Apr 052008

In my previous posts about running Blat searches on the Sun Grid Engine, I mentioned I would follow up to report what kind of money we’re looking into when running such searches for mapping large amounts of sequences. The results were pretty impressive and nothing like my first benchmarks suggested. At first I reported that it would cost approximately 730$ to map about 280Mb of dna sequence. This was sort of expensive, but not expensive enough to prevent us from running it. However I inferred this only on the results of one run where the best thing to do would have been to base myself on running 2 runs because of the overhead costs of starting a program (and loading all the needed resources). It turns out that the test program run time was mostly due to overhead costs. To my great surprise when I did the actual blat run on the 280Mb of sequences which I expected to be roughly $400-500 or cpu hours it turned out it took only 11 cpu hours !! In addition surprisingly the Repeat Masker step is the one that is now more costly: where as it used to cost roughly a third or a fourth of the compute time of blat on a standalone workstation, it is now costing about 3 times more in the grid engine setup.

Under the grid engine setup on Network.com, we can not only run blat on several hundreds of nodes, it also will run roughly 10 times faster on each node than it does on my workstation. It seems blat benefits a lot from being run in 64 bit mode, or the memory installed on the sun hardware is top of the line, since blat is mostly memory accesses.

Mar 082008

Some follow up with running blat on network.com. Unfortunately, using blat on smaller chunks of DNA, like chromosomes wasn’t the way to go: I quickly rearranged my qsub submissions so that individual chromosomes maybe searched instead of whole genomes at once. twoBitInfo, which retrieves the information related to the chromosomes in a 2bit file, was my friend for that, however I obtained the same “killed” error message for the twoBitInfo utility, hinting seriously at some compilation issues. I went back on track with my efforts to cross compile blat for amd64 on my RHEL4 box but that still gave me error message on the grid engine.

By the way, i disgress a bit but unless you didn’t realize, testing those binaries isn’t the most fun thing to do if you don’t have a solaris box setup, as each time you need to reupload the binaries and scripts and test them live, while at the same time wasting 1cpu/hour. Also somehow lately jobs are taking forever to start up, even though the job id increments only by one (hinting that there were no other jobs running during my wait time).

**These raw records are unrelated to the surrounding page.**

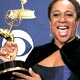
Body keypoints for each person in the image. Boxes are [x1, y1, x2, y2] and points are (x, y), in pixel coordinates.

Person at [0, 0, 80, 80]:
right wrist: (10, 64)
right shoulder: (37, 53)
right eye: (56, 15)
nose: (62, 19)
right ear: (50, 22)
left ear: (77, 22)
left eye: (69, 15)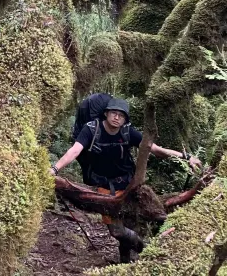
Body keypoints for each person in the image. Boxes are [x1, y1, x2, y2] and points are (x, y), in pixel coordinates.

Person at [50, 97, 202, 263]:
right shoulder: (92, 130)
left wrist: (186, 157)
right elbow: (74, 151)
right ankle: (146, 250)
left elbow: (156, 150)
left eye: (121, 115)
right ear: (106, 114)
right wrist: (55, 169)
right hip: (104, 189)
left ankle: (126, 262)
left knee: (140, 220)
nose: (117, 117)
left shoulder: (128, 132)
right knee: (117, 231)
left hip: (130, 186)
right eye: (114, 113)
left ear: (125, 119)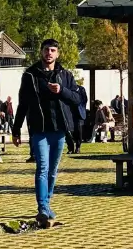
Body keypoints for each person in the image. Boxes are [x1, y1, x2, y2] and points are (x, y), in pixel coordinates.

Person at [13, 38, 82, 228]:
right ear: (41, 52)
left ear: (57, 54)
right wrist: (16, 130)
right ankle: (43, 207)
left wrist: (62, 91)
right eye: (46, 50)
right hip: (39, 130)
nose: (49, 53)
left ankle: (48, 202)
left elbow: (77, 99)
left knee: (53, 170)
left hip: (59, 129)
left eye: (52, 50)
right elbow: (22, 103)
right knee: (42, 167)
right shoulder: (30, 75)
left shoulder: (65, 75)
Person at [67, 80, 88, 154]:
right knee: (68, 130)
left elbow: (85, 99)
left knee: (78, 130)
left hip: (78, 112)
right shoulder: (67, 89)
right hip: (69, 112)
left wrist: (80, 106)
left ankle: (78, 147)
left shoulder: (81, 89)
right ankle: (70, 148)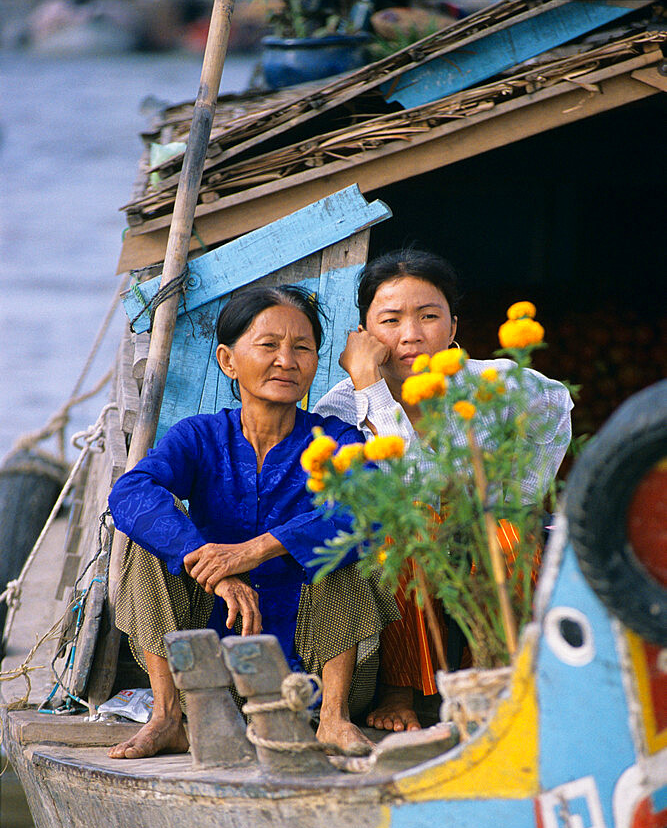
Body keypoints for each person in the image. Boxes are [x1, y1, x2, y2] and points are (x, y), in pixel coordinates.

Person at [107, 285, 397, 760]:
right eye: (269, 345)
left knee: (344, 545)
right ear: (227, 360)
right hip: (210, 680)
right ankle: (168, 717)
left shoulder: (336, 439)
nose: (287, 359)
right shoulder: (200, 436)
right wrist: (211, 564)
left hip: (313, 675)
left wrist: (260, 548)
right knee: (152, 543)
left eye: (302, 348)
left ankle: (333, 721)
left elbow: (369, 508)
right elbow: (130, 494)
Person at [314, 248, 573, 732]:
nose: (410, 334)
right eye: (390, 320)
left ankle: (494, 675)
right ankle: (400, 688)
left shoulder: (489, 383)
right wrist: (370, 387)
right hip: (403, 542)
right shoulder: (341, 408)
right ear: (364, 333)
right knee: (403, 527)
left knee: (507, 534)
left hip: (480, 527)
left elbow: (556, 403)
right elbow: (409, 482)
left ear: (453, 327)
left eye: (428, 316)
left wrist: (517, 491)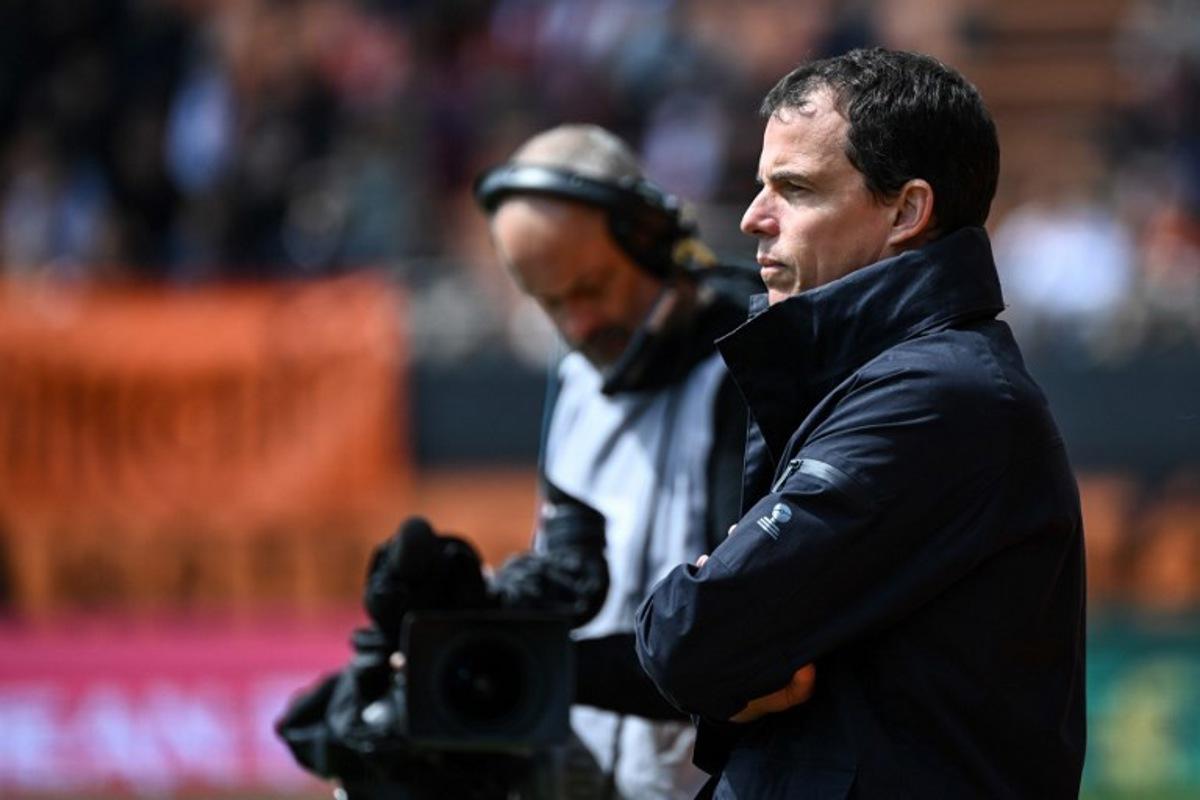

Seeing how my efforts at cross compilation failed miserably, I decided that my next move would be to try and compile blat natively… After running grid engine jobs solely for compiling blat (a job that takes 5 seconds on my machine, a bit of an overkill to use the cluster but thank god i’m not using all 5000 cpus) I managed to compile the blatSuite successully. The major bit to “porting” was the error message:

pscmGfx.c: In function `colinearPoly':
pscmGfx.c:390: warning: implicit declaration of function `isinf'
gmake[1]: *** [pscmGfx.o] Error 1
gmake: *** [topLibs] Error 2

it seems the isinf function is a source of headache for people porting to solaris, some suggestions (http://www.ruby-forum.com/topic/70926) are to change the compiler flags to gnu99, but that was to no avail. I resolved it by removing pscmGfx.o from the makefile, since it’s not used by blat. the mods I made to the common make file follow, some changes maybe useless but I did not take the time to test:

CFLAGS=-L/usr/sfw/lib/amd64 -L/usr/lib -lnsl -lsocket -lresolv
HG_INC=-I../inc -I../../inc -I../../../inc -I../../../../inc -I../../../../../inc -I/usr/include -I/usr/sfw/lib/gcc/i386-pc-solaris2.10/3.4.3/include/

more on benchmarking later…

update: Benchmarking estimate tell me that it will cost 730$ to repeat mask and map a whole library’s worth of end sequences (about 280 Megabases onto the human genome)

Mar 062008

The standard solaris and opteron binaries for blat don’t work on network.com’s grid engine. the processes don’t get a chance to start and are killed on the spot.

the error message is pretty cryptic too:

/var/tmp/spool/r130c23z1/job_scripts/295234: line 52: 7090 Killed "$BLAT" "$DBPATH" "$CHUNK" "$OUTFILE" $PARAMS -dots=`echo $(($CHUNKSIZE/10))`

I will have to recompile them from the sources with different architecture flags.

update: recompilation won’t be necessary, it seems blat is also being spontaneously killed locally on my server, a behavior I had forgotten about. It seems that blatting individual chromosomes instead of whole genomes will be the way to go.